◆ Exercise directions: A faithful copy is needed. Set down all of the data below exactly.

◆ Exercise material:
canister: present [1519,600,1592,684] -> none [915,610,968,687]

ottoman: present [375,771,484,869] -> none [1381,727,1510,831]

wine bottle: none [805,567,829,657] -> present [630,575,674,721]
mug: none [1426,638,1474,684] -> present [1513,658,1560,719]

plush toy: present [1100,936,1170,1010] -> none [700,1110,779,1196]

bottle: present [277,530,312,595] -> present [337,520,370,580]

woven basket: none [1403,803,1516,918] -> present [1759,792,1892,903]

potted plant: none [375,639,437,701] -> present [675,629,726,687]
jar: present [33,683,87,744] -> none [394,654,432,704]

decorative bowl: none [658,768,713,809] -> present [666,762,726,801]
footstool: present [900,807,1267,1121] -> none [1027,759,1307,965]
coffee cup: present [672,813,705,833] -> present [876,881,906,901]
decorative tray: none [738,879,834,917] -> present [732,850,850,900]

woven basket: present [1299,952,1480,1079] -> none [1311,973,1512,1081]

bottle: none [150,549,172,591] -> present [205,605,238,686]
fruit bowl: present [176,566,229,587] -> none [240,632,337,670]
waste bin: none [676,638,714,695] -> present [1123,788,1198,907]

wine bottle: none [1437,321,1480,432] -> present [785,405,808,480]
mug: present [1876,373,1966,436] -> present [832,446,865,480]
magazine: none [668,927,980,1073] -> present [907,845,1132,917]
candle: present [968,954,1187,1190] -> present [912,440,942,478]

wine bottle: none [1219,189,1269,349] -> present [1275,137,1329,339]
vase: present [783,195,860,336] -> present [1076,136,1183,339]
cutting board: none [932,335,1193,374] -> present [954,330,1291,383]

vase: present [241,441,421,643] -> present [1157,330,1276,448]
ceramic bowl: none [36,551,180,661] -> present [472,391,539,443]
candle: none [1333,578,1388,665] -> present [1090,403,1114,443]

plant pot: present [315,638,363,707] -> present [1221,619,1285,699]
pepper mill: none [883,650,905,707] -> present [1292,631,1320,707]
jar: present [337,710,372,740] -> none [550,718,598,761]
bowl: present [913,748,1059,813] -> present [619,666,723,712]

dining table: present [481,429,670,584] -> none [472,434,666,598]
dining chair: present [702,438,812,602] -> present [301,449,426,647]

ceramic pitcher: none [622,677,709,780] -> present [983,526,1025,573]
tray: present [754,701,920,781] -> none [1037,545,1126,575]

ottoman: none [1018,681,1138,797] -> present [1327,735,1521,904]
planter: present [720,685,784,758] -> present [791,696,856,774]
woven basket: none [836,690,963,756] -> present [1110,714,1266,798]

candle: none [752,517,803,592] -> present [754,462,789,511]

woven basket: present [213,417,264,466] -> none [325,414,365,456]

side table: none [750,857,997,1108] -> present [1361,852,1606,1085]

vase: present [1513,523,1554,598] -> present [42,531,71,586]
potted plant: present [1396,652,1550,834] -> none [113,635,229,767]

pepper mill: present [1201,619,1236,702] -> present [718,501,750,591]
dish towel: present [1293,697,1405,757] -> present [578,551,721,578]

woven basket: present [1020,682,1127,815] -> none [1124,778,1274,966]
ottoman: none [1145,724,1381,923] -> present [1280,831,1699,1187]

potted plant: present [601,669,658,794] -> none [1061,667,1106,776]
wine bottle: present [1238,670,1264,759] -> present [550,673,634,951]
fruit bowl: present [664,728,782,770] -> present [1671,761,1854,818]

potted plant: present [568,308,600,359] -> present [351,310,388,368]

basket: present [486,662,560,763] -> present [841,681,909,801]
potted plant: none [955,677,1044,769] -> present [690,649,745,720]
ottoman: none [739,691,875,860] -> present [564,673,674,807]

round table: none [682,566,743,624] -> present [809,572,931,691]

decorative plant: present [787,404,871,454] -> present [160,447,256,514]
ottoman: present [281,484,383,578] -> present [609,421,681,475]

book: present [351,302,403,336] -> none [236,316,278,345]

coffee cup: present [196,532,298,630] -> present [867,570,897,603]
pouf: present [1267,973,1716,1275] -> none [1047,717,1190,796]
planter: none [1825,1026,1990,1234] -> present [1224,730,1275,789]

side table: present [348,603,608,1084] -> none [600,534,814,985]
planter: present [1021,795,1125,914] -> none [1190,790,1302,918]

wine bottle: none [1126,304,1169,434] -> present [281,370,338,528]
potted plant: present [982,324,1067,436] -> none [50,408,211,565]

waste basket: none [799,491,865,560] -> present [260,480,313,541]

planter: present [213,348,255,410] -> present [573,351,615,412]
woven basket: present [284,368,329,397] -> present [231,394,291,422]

◆ Solution to the problem:
canister: present [1519,600,1592,684] -> none [915,610,968,687]

ottoman: present [375,771,484,869] -> none [1381,727,1510,831]

wine bottle: none [805,567,829,657] -> present [630,575,674,721]
mug: none [1426,638,1474,684] -> present [1513,658,1560,719]

plush toy: present [1100,936,1170,1010] -> none [700,1110,779,1196]

bottle: present [277,530,312,595] -> present [337,520,370,580]

woven basket: none [1403,803,1516,918] -> present [1759,792,1892,903]

potted plant: none [375,639,437,701] -> present [675,629,726,687]
jar: present [33,683,87,744] -> none [394,654,432,704]

decorative bowl: none [658,768,713,809] -> present [666,762,726,801]
footstool: present [900,807,1267,1121] -> none [1027,759,1307,965]
coffee cup: present [672,813,705,833] -> present [876,881,906,901]
decorative tray: none [738,879,834,917] -> present [732,850,850,900]

woven basket: present [1299,952,1480,1079] -> none [1311,973,1512,1081]

bottle: none [150,549,172,591] -> present [205,605,238,686]
fruit bowl: present [176,566,229,587] -> none [240,632,337,670]
waste bin: none [676,638,714,695] -> present [1123,788,1198,907]

wine bottle: none [1437,321,1480,432] -> present [785,405,808,480]
mug: present [1876,373,1966,436] -> present [832,446,865,480]
magazine: none [668,927,980,1073] -> present [907,845,1132,917]
candle: present [968,954,1187,1190] -> present [912,440,942,478]

wine bottle: none [1219,189,1269,349] -> present [1275,137,1329,339]
vase: present [783,195,860,336] -> present [1076,136,1183,339]
cutting board: none [932,335,1193,374] -> present [954,330,1291,383]

vase: present [241,441,421,643] -> present [1157,330,1276,448]
ceramic bowl: none [36,551,180,661] -> present [472,391,539,443]
candle: none [1333,578,1388,665] -> present [1090,403,1114,443]

plant pot: present [315,638,363,707] -> present [1221,619,1285,699]
pepper mill: none [883,650,905,707] -> present [1292,631,1320,707]
jar: present [337,710,372,740] -> none [550,718,598,761]
bowl: present [913,748,1059,813] -> present [619,666,723,712]

dining table: present [481,429,670,584] -> none [472,434,666,598]
dining chair: present [702,438,812,602] -> present [301,449,426,647]

ceramic pitcher: none [622,677,709,780] -> present [983,526,1025,573]
tray: present [754,701,920,781] -> none [1037,545,1126,575]

ottoman: none [1018,681,1138,797] -> present [1327,735,1521,904]
planter: present [720,685,784,758] -> present [791,696,856,774]
woven basket: none [836,690,963,756] -> present [1110,714,1266,798]

candle: none [752,517,803,592] -> present [754,462,789,511]

woven basket: present [213,417,264,466] -> none [325,414,365,456]

side table: none [750,857,997,1108] -> present [1361,852,1606,1085]

vase: present [1513,523,1554,598] -> present [42,531,71,586]
potted plant: present [1396,652,1550,834] -> none [113,635,229,767]

pepper mill: present [1201,619,1236,702] -> present [718,501,750,591]
dish towel: present [1293,697,1405,757] -> present [578,551,721,578]

woven basket: present [1020,682,1127,815] -> none [1124,778,1274,966]
ottoman: none [1145,724,1381,923] -> present [1280,831,1699,1187]

potted plant: present [601,669,658,794] -> none [1061,667,1106,776]
wine bottle: present [1238,670,1264,759] -> present [550,673,634,951]
fruit bowl: present [664,728,782,770] -> present [1671,761,1854,818]

potted plant: present [568,308,600,359] -> present [351,310,388,368]

basket: present [486,662,560,763] -> present [841,681,909,801]
potted plant: none [955,677,1044,769] -> present [690,649,745,720]
ottoman: none [739,691,875,860] -> present [564,673,674,807]

round table: none [682,566,743,624] -> present [809,572,931,691]

decorative plant: present [787,404,871,454] -> present [160,447,256,514]
ottoman: present [281,484,383,578] -> present [609,421,681,475]

book: present [351,302,403,336] -> none [236,316,278,345]

coffee cup: present [196,532,298,630] -> present [867,570,897,603]
pouf: present [1267,973,1716,1275] -> none [1047,717,1190,796]
planter: none [1825,1026,1990,1234] -> present [1224,730,1275,789]

side table: present [348,603,608,1084] -> none [600,534,814,985]
planter: present [1021,795,1125,914] -> none [1190,790,1302,918]

wine bottle: none [1126,304,1169,434] -> present [281,370,338,528]
potted plant: present [982,324,1067,436] -> none [50,408,211,565]

waste basket: none [799,491,865,560] -> present [260,480,313,541]

planter: present [213,348,255,410] -> present [573,351,615,412]
woven basket: present [284,368,329,397] -> present [231,394,291,422]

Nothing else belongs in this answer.